Backward classes commission is toothless, says chairperson

May 29, 2013 10:24 am | Updated 10:24 am IST - BANGALORE:

Efforts by two successive heads of the Karnataka State Backward Classes Commission to ensure that judicial powers of the commission are restored have gone in vain, and the post of chairperson has remained downgraded for two years. Earlier, the commission had civil court status and the chairperson the status of a High Court judge, with Cabinet rank. Now the chairperson’s status is that of a Minister of State.

The government’s failure to restore judicial status to the chairperson has affected the functioning of the commission, says chairperson N. Shankarappa. “In a way, the commission has now become toothless.”

The Bharatiya Janata Party government withdrew the judicial status accorded to the chairperson in March 2011 when C.S. Dwarakanath was heading the body. Mr. Dwarakanath challenged the move in the Karnataka High Court, which stayed the government order. However, the judicial powers extended to commission were withdrawn when Mr. Dwarakanath demitted office. According to Mr. Dwarakanath, the powers of the chairperson were transferred to the member-secretary.

Altering the position to that of a Minister, many facilities were taken back; his crime was the alleged verbal attack on the Sangh Parivar.

Mr. Shankarappa, who resigned from the Legislative Council to make way for the former Chief Minister D.V. Sadananda Gowda to enter the Upper House, occupied the post vacated by Mr. Dwarakanath in October 2011. But things did not change even after he took over. “My pleas to Mr. Sadananda Gowda and Jagadish Shettar to restore judicial status failed to yield any result,” Mr. Shankarappa told The Hindu .

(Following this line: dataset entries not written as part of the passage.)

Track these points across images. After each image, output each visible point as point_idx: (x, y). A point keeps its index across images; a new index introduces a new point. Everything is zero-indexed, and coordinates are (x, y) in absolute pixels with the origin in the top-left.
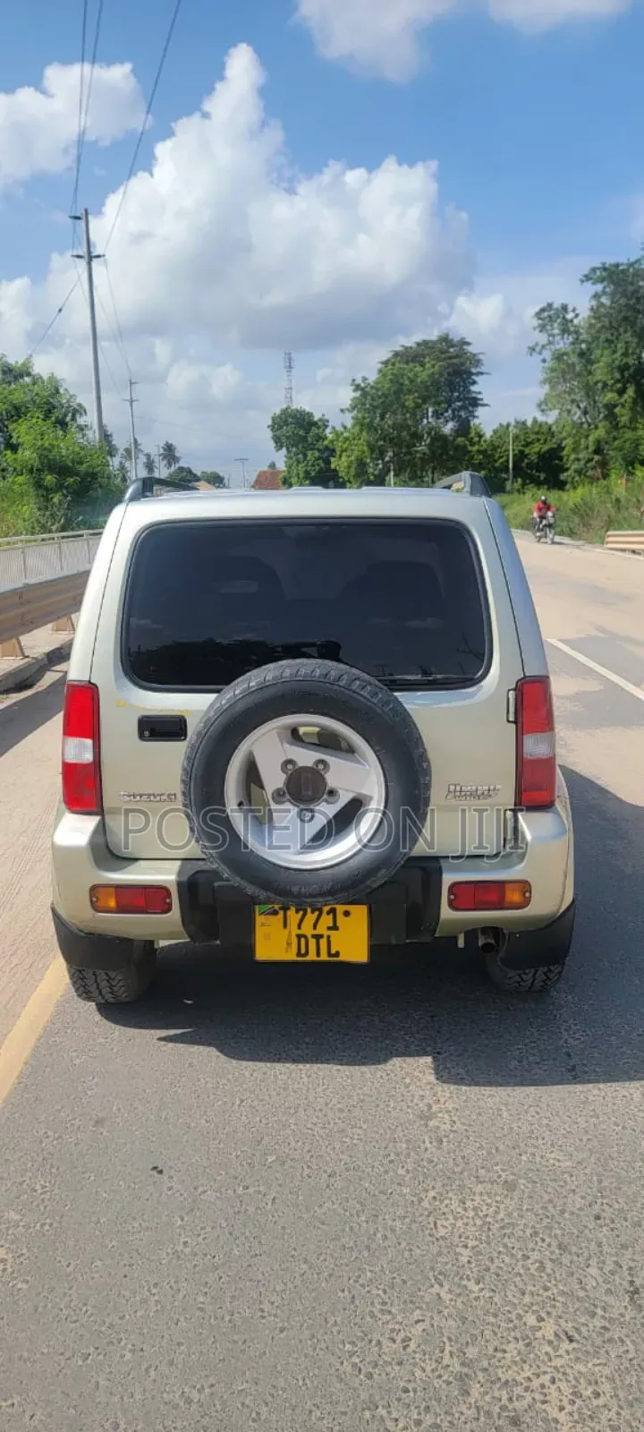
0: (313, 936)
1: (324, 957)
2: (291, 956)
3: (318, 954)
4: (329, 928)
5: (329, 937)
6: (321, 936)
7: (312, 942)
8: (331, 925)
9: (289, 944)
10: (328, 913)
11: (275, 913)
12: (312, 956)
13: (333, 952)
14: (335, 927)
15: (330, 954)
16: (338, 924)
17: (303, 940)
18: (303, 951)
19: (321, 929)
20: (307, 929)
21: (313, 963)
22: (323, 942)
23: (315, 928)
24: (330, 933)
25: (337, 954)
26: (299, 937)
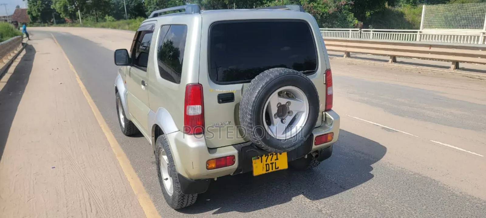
0: (271, 164)
1: (274, 170)
2: (264, 172)
3: (272, 169)
4: (275, 160)
5: (275, 163)
6: (273, 163)
7: (270, 166)
8: (276, 158)
9: (263, 168)
10: (275, 155)
11: (258, 158)
12: (271, 171)
13: (277, 167)
14: (277, 159)
15: (276, 168)
16: (278, 158)
17: (268, 166)
18: (268, 169)
19: (273, 161)
20: (269, 162)
21: (271, 172)
22: (274, 165)
23: (271, 160)
24: (276, 161)
25: (278, 168)
26: (266, 165)
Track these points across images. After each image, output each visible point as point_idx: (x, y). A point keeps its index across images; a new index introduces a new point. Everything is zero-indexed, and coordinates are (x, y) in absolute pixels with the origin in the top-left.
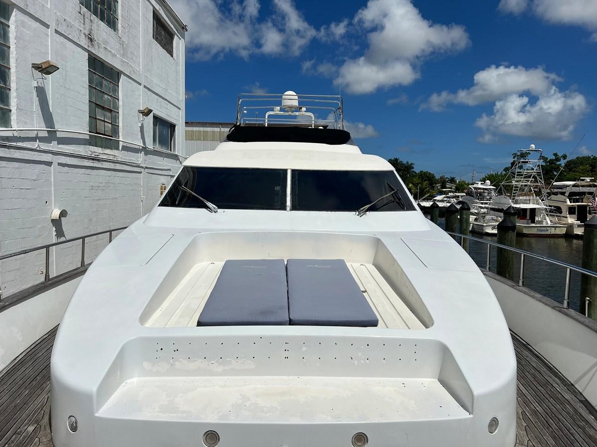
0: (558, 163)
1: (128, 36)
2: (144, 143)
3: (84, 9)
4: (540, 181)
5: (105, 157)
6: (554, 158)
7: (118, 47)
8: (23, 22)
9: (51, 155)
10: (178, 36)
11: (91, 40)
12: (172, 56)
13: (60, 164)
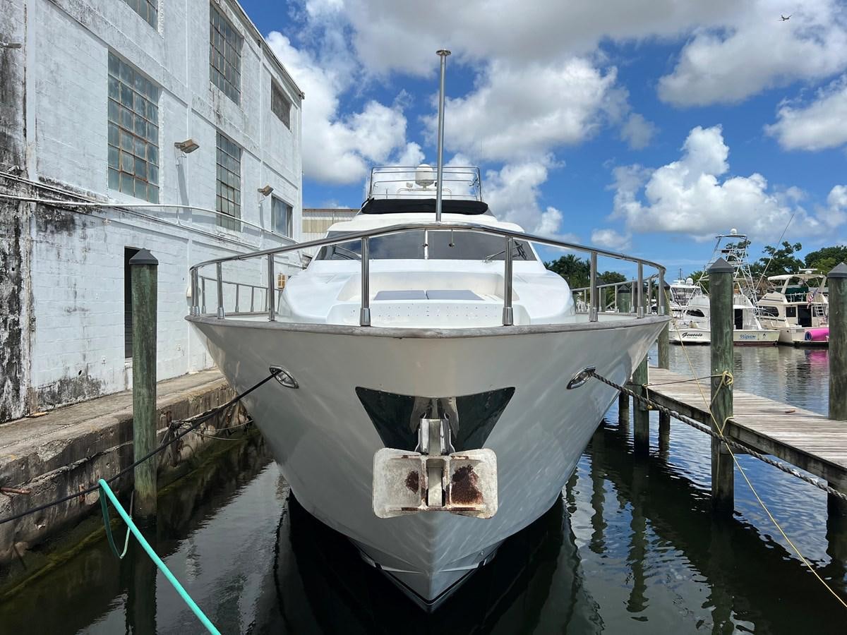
0: (790, 256)
1: (249, 109)
2: (262, 224)
3: (214, 86)
4: (746, 275)
5: (229, 238)
6: (784, 248)
7: (240, 122)
8: (168, 103)
9: (187, 232)
10: (294, 105)
11: (219, 116)
12: (289, 129)
13: (194, 242)
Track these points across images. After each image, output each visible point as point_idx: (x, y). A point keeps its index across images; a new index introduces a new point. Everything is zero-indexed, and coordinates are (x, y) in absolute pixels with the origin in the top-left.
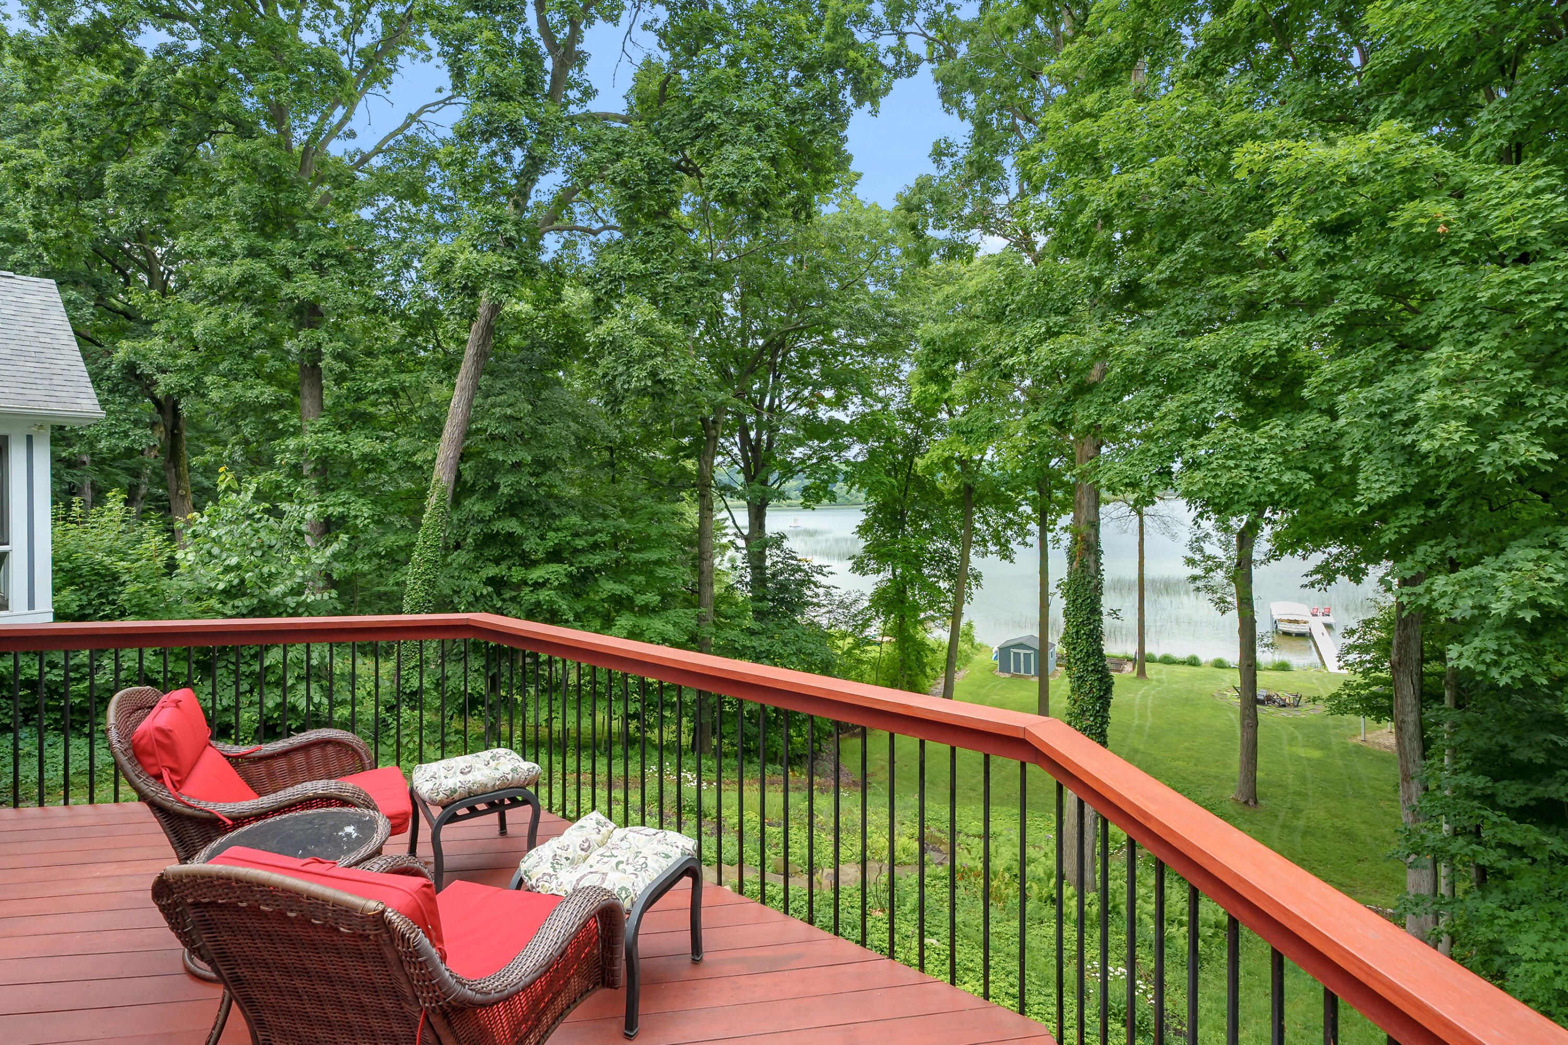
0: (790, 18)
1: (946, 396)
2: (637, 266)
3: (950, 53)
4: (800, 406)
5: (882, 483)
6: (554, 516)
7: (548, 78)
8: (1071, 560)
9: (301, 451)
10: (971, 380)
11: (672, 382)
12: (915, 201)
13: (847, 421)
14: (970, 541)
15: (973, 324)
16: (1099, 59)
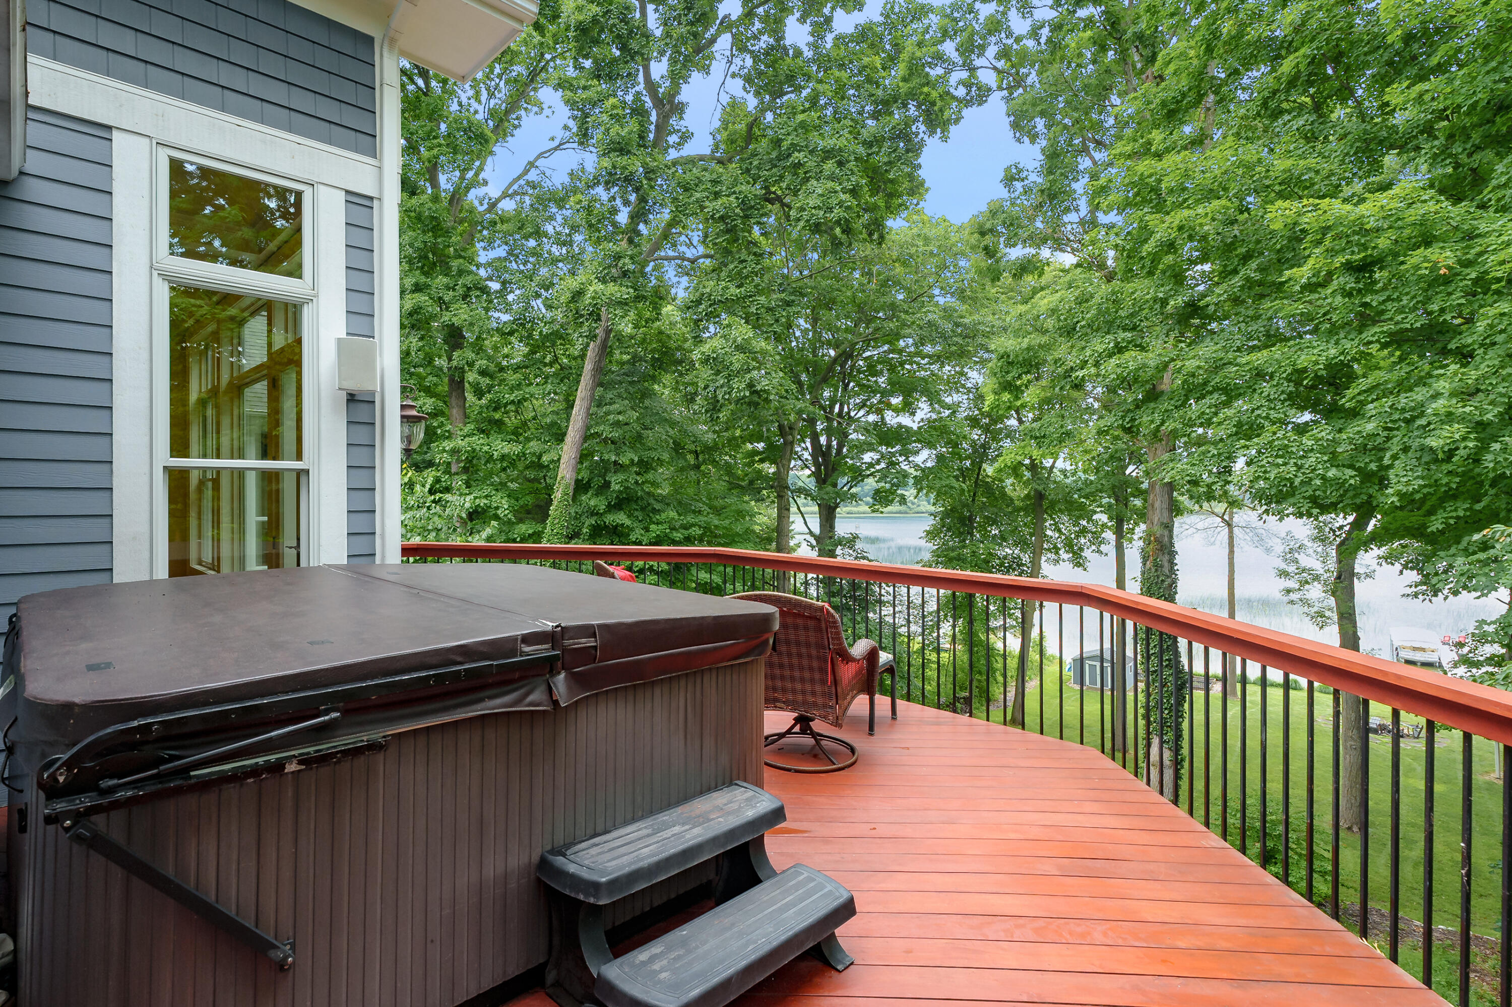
0: (866, 60)
1: (1018, 403)
2: (734, 291)
3: (1020, 81)
4: (868, 413)
5: (952, 487)
6: (655, 511)
7: (652, 127)
8: (1145, 560)
9: (455, 452)
10: (1043, 388)
11: (767, 392)
12: (988, 226)
13: (915, 427)
14: (1042, 548)
15: (1044, 339)
16: (1164, 104)
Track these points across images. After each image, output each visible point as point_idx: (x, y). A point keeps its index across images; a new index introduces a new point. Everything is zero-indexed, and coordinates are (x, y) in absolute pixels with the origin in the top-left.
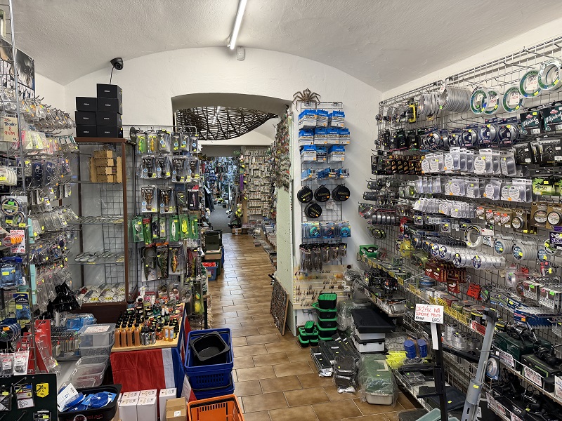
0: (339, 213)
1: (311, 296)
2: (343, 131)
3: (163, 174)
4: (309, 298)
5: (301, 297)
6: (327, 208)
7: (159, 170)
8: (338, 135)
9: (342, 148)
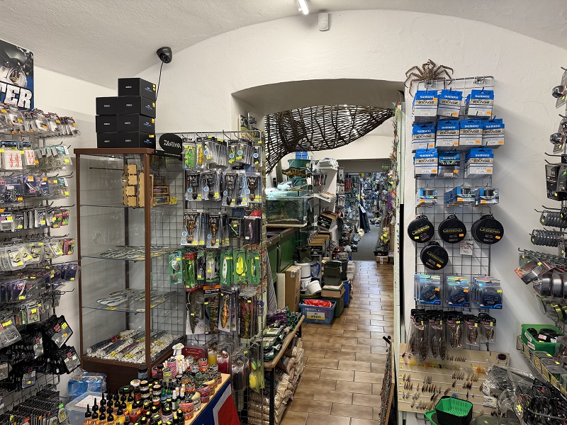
0: (486, 262)
1: (429, 395)
2: (490, 123)
3: (211, 195)
4: (426, 398)
5: (413, 393)
6: (462, 253)
7: (206, 189)
8: (480, 130)
9: (489, 152)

Pinning his hopes on the new Chief Minister, he said Siddaramaiah had all the information on the state of affairs of the commission. It was he who allocated Rs. 2 crore for conducting the caste based census when he was Deputy Chief Minister in the Congress-Janata Dal (Secular) coalition government. “I will meet the Chief Minister along with commission members and seek support for the effective functioning of the commission”, he said.

The government’s stand on the issue had affected the functioning of commission to a larger extent. Mr. Shankarappa said that he has faced a plethora of problems after becoming chairperson. After prolonged attempts members were appointed in June 2012. he said.

But despite inadequacies, Mr. Shankarappa said that he wanted to take up the long-pending ambitious projects of caste census in the State and anthropological documentation of backward communities.

No caste-based census had been conducted after Independence. The last one was conducted in 1931. The Union government had released Rs. 7 crore of the Rs. 21 crore allocated and State government Rs. 1 crore in 2004-05. The Karnataka High Court had directed the government to draw up a calendar of events, but despite that there was no progress. “It is difficult to conduct survey of the kind without the support of the government”, he noted.

Meanwhile, the commission is all set to submit its report on the status of six backward class communities to the government shortly.